Et la Mission d’observation électorale de la l’Union européenne de formuler des recommandations, notamment « revoir le découpage électoral afin de rééquilibrer la représentation des populations. A défaut de recensement des populations, les évaluations actuelles s’avérant peu précises, l’allocation des sièges attribués aux circonscriptions pourrait être établie sur la base du fichier électoral, lequel constitue une base consensuelle. Il importe également d’examiner si l’actuelle base utilisée, à savoir les préfectures, peut effectivement permettre une allocation compatible avec l’usage de la proportionnelle du fait du nombre relativement réduit de sièges en jeu (81)… », porté aujourd’hui à 91 sièges.

Certes, les revendications du peuple togolais, aujourd’hui, ont évolué avec surtout le mode de scrutin à deux tours et la limitation du mandat présidentiel à deux. Cependant, plus d’une décennie après ces observations et recommandations, rien n’a été fait. Le régime togolais continue de bénéficier du soutien de l’ONU, de la France et toutes les autres institutions précitées. Et lorsque l’opposition hausse le ton, dénonce les travers et surtout crie à la fraude, le régime lui répond par la répression systématique, comme on l’a assisté en 2010 où les ordinateurs de l’opposition ont été saisis et les nombreuses violences exercées sur les populations qui ont suivi plus tard et qui continue de se dérouler dans le pays. L’état de siège décrété sur certaines villes du pays en est la preuve.

« Vous verrez que l’Union européenne qui lui a fait des recommandations qu’il (Ndlr, le gouvernement togolais) n’a jamais suivies à la lettre, lui donnera de nouveau sa bénédiction ! L’ONU sera la première à lui débloquer des fonds pour lesdites élections. Si elle refuse, le Togo peut organiser élections et référendum sur fonds propres ! Pour ce faire, il trouve toujours de l’argent, même s’il dit qu’il n’y a pas d’argent dans le pays, pour l’éducation et la santé », déplore Prof Magloire Kuakuvi.
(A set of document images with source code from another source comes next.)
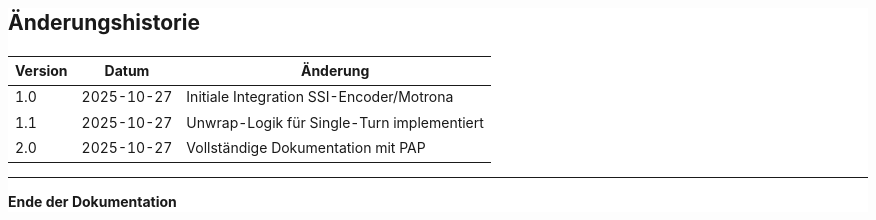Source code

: 
## Änderungshistorie

| Version | Datum      | Änderung                                    |
|---------|------------|---------------------------------------------|
| 1.0     | 2025-10-27 | Initiale Integration SSI-Encoder/Motrona    |
| 1.1     | 2025-10-27 | Unwrap-Logik für Single-Turn implementiert  |
| 2.0     | 2025-10-27 | Vollständige Dokumentation mit PAP          |

---

**Ende der Dokumentation**
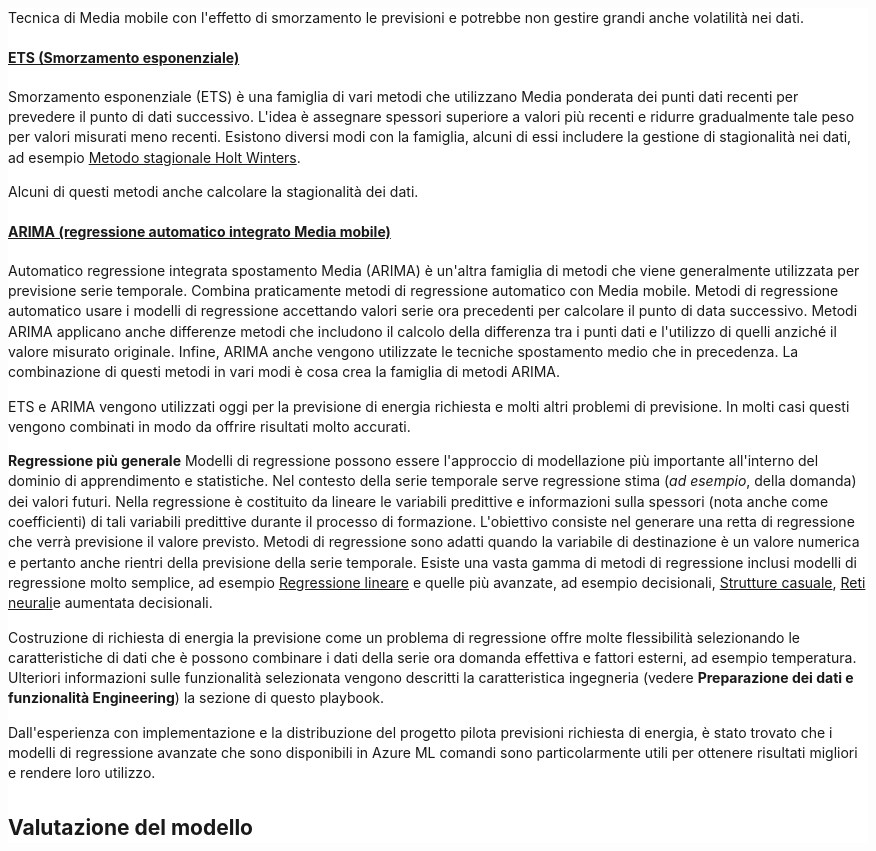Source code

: Tecnica di Media mobile con l'effetto di smorzamento le previsioni e potrebbe non gestire grandi anche volatilità nei dati.

#### <a name="ets-exponential-smoothinghttpswwwotextsorgfpp75"></a>[**ETS (Smorzamento esponenziale)**](https://www.otexts.org/fpp/7/5)
Smorzamento esponenziale (ETS) è una famiglia di vari metodi che utilizzano Media ponderata dei punti dati recenti per prevedere il punto di dati successivo. L'idea è assegnare spessori superiore a valori più recenti e ridurre gradualmente tale peso per valori misurati meno recenti. Esistono diversi modi con la famiglia, alcuni di essi includere la gestione di stagionalità nei dati, ad esempio [Metodo stagionale Holt Winters](https://www.otexts.org/fpp/7/5).

Alcuni di questi metodi anche calcolare la stagionalità dei dati.

#### <a name="arima-auto-regression-integrated-moving-averagehttpswwwotextsorgfpp8"></a>[**ARIMA (regressione automatico integrato Media mobile)**](https://www.otexts.org/fpp/8)
Automatico regressione integrata spostamento Media (ARIMA) è un'altra famiglia di metodi che viene generalmente utilizzata per previsione serie temporale. Combina praticamente metodi di regressione automatico con Media mobile. Metodi di regressione automatico usare i modelli di regressione accettando valori serie ora precedenti per calcolare il punto di data successivo. Metodi ARIMA applicano anche differenze metodi che includono il calcolo della differenza tra i punti dati e l'utilizzo di quelli anziché il valore misurato originale. Infine, ARIMA anche vengono utilizzate le tecniche spostamento medio che in precedenza. La combinazione di questi metodi in vari modi è cosa crea la famiglia di metodi ARIMA.

ETS e ARIMA vengono utilizzati oggi per la previsione di energia richiesta e molti altri problemi di previsione. In molti casi questi vengono combinati in modo da offrire risultati molto accurati.

**Regressione più generale** Modelli di regressione possono essere l'approccio di modellazione più importante all'interno del dominio di apprendimento e statistiche. Nel contesto della serie temporale serve regressione stima (*ad esempio*, della domanda) dei valori futuri. Nella regressione è costituito da lineare le variabili predittive e informazioni sulla spessori (nota anche come coefficienti) di tali variabili predittive durante il processo di formazione. L'obiettivo consiste nel generare una retta di regressione che verrà previsione il valore previsto. Metodi di regressione sono adatti quando la variabile di destinazione è un valore numerica e pertanto anche rientri della previsione della serie temporale. Esiste una vasta gamma di metodi di regressione inclusi modelli di regressione molto semplice, ad esempio [Regressione lineare](https://en.wikipedia.org/wiki/Linear_regression) e quelle più avanzate, ad esempio decisionali, [Strutture casuale](https://en.wikipedia.org/wiki/Random_forest), [Reti neurali](https://en.wikipedia.org/wiki/Artificial_neural_network)e aumentata decisionali.

Costruzione di richiesta di energia la previsione come un problema di regressione offre molte flessibilità selezionando le caratteristiche di dati che è possono combinare i dati della serie ora domanda effettiva e fattori esterni, ad esempio temperatura. Ulteriori informazioni sulle funzionalità selezionata vengono descritti la caratteristica ingegneria (vedere **Preparazione dei dati e funzionalità Engineering**) la sezione di questo playbook.

Dall'esperienza con implementazione e la distribuzione del progetto pilota previsioni richiesta di energia, è stato trovato che i modelli di regressione avanzate che sono disponibili in Azure ML comandi sono particolarmente utili per ottenere risultati migliori e rendere loro utilizzo.

## <a name="model-evaluation"></a>Valutazione del modello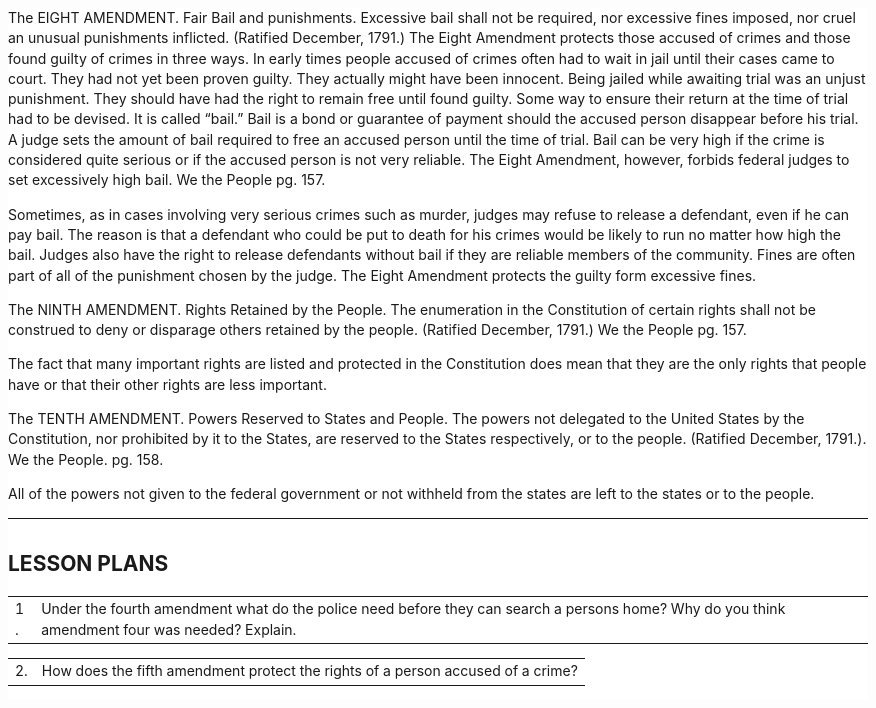   The EIGHT AMENDMENT. Fair Bail and punishments.  Excessive bail shall not be required, nor excessive fines imposed, nor cruel an unusual punishments inflicted. (Ratified December, 1791.)  The Eight Amendment protects those accused of crimes and those found guilty of crimes in three ways.  In early times people accused of crimes often had to wait in jail until their cases came to court.  They had not yet been proven guilty.  They actually might have been innocent.  Being jailed while awaiting trial was an unjust punishment. They should have had the right to remain free until found guilty.  Some way to ensure their return at the time of trial had to be devised.  It is called “bail.”  Bail is a bond or guarantee of payment should the accused person disappear before his trial.  A judge sets the amount of bail required to free an accused person until the time of trial.  Bail can be very high if the crime is considered quite serious or if the accused person is not very reliable.  The Eight Amendment, however, forbids federal judges to set excessively high bail.  We the People pg. 157.
 </p>
 <p>
  Sometimes, as in cases involving very serious crimes such as murder, judges may refuse to release a defendant, even if he can pay bail.  The reason is that a defendant who could be put to death for his crimes would be likely to run no matter how high the bail.  Judges also have the right to release defendants without bail if they are reliable members of the community.  Fines are often part of all of the punishment chosen by the judge.  The Eight Amendment protects the guilty form excessive fines.
 </p>
 <p>
  The NINTH AMENDMENT.  Rights Retained by the People.  The enumeration in the Constitution of certain rights shall not be construed to deny or disparage others retained by the people. (Ratified December, 1791.) We the People  pg. 157.
 </p>
 <p>
  The fact that many important rights are listed and protected in the Constitution does mean that they are the only rights that people have or that their other rights are less important.
 </p>
 <p>
  The TENTH AMENDMENT. Powers Reserved to States and People.  The powers not delegated to the United States by the Constitution, nor prohibited by it to the States, are reserved to the States respectively, or to the people. (Ratified December, 1791.). We the People. pg. 158.
 </p>
 <p>
  All of the powers not given to the federal government or not withheld from the states are left to the states or to the people.
 </p>
<hr/>
 <h2>
  LESSON PLANS
 </h2>
 <table border="0">
  <tr>
   <td>
    1.
   </td>
   <td>
    Under the fourth amendment what do the police need before they can search a persons home?  Why do you think amendment four was needed? Explain.
   </td>
  </tr>
 </table>
 <table border="0">
  <tr>
   <td>
    2.
   </td>
   <td>
    How does the fifth amendment protect the rights of a person accused of a crime?
   </td>
  </tr>
 </table>
 <table border="0">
Et donc, c’est ainsi que les problèmes du Togo s’accumulent année après année, sans que ces institutions internationales et sous-régionales n’arrivent à les résoudre. On ose croire qu’avec la feuille de route qui est sur le point d’être publiée, la CEDEAO saura faire un sacrifice pour résoudre définitivement la crise politique au Togo.